La mentira se ha implantado como algo natural en el ambiente político, un instrumento para derrotar al contrario y manipular al ciudadano. Esta presencia tan dañina hace tambalear la democracia parlamentaria al enmascarar la realidad y adulterar lo que opina el que no coincide en los postulados, homogeneizar a la sociedad para conseguir arrastrarla y llevarla colgada al hombro como zurrón. Impensable unos años atrás que se hubiera generalizado tanto y menos de la manera tan abierta y escandalosa. Prima más los eslóganes ilusorios que la seriedad requerida en la comunicación con los ciudadanos, el engaño, lo ficticio es más atractivo en ocasiones que la realidad por muy aplastante que sea.

Reconocer los errores, los fallos, la falta de previsión está fuera de la ruta prevista y en su lugar se monta un ideal relato, creíble por quienes o han anclado sus raíces en unos posicionamientos sin crítica alguna o por los que su ritmo social, laboral, familiar les impide estar al día de los acontecimientos y el desenlace es una sociedad maniatada a la que le sería difícil ejercer y defender sus derechos. El incentivo del trabajo para sufragar las necesidades, la preparación educativa básica y de calidad, la información abierta y plural, una vivienda en la que estén cubiertas las necesidades elementales, ambiente social regido por el respeto a la ley, atención médica y muchos más servicios imprescindibles, es lo que necesita una sociedad dispuesta a vivir en libertad y a partir de ahí lo que cada individuo desee aspirar con su valía, dedicación y entusiasmo.

* **Requisitos del ejercicio**: Devuelve de forma literal el pasaje del texto sobre la mentira en la política que empieza con las palabras que contienen "Reconocer los errores, los" y termina con "dedicación y entusiasmo.".

(Entradas de un conjunto de datos)
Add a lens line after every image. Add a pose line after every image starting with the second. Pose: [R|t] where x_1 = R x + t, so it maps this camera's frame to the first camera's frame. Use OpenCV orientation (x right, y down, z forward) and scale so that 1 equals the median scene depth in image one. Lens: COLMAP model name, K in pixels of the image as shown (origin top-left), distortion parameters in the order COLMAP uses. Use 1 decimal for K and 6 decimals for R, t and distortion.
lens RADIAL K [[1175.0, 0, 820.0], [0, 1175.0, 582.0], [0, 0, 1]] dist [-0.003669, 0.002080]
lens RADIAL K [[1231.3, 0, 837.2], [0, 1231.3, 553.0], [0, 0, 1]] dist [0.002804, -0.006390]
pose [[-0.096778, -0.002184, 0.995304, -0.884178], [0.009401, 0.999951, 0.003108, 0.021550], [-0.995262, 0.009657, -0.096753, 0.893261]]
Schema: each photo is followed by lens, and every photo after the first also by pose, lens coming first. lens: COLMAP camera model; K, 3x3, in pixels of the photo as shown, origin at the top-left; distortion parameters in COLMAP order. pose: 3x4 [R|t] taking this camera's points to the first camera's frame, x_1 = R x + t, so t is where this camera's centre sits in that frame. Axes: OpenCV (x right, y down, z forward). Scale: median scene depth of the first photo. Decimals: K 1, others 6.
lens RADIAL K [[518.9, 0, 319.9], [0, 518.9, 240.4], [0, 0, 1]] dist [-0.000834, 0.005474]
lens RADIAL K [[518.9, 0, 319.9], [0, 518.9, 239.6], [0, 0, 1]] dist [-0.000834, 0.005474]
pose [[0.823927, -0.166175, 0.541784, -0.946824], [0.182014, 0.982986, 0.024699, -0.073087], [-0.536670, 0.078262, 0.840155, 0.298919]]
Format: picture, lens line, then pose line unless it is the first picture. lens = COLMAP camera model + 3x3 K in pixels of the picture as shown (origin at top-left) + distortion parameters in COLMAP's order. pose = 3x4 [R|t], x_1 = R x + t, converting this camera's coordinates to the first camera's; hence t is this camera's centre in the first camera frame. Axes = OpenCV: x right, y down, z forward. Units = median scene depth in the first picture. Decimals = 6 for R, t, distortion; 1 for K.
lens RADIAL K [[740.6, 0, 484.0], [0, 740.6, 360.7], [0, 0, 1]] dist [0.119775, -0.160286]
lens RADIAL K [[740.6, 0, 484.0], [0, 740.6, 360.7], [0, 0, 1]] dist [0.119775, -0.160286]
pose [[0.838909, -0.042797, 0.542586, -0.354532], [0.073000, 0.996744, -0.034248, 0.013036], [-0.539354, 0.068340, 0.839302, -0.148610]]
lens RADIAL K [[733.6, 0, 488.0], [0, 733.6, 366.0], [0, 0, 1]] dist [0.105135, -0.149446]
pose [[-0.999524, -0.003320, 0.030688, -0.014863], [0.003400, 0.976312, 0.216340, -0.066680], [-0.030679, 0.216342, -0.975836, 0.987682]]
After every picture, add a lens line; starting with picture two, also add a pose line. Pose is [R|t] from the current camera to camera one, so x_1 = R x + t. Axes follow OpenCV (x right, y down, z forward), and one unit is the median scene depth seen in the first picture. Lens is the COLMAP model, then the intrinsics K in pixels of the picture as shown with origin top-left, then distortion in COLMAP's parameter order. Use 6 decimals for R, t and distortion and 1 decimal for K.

* **Resultado de la tarea**:
Reconocer los errores, los fallos, la falta de previsión está fuera de la ruta prevista y en su lugar se monta un ideal relato, creíble por quienes o han anclado sus raíces en unos posicionamientos sin crítica alguna o por los que su ritmo social, laboral, familiar les impide estar al día de los acontecimientos y el desenlace es una sociedad maniatada a la que le sería difícil ejercer y defender sus derechos. El incentivo del trabajo para sufragar las necesidades, la preparación educativa básica y de calidad, la información abierta y plural, una vivienda en la que estén cubiertas las necesidades elementales, ambiente social regido por el respeto a la ley, atención médica y muchos más servicios imprescindibles, es lo que necesita una sociedad dispuesta a vivir en libertad y a partir de ahí lo que cada individuo desee aspirar con su valía, dedicación y entusiasmo.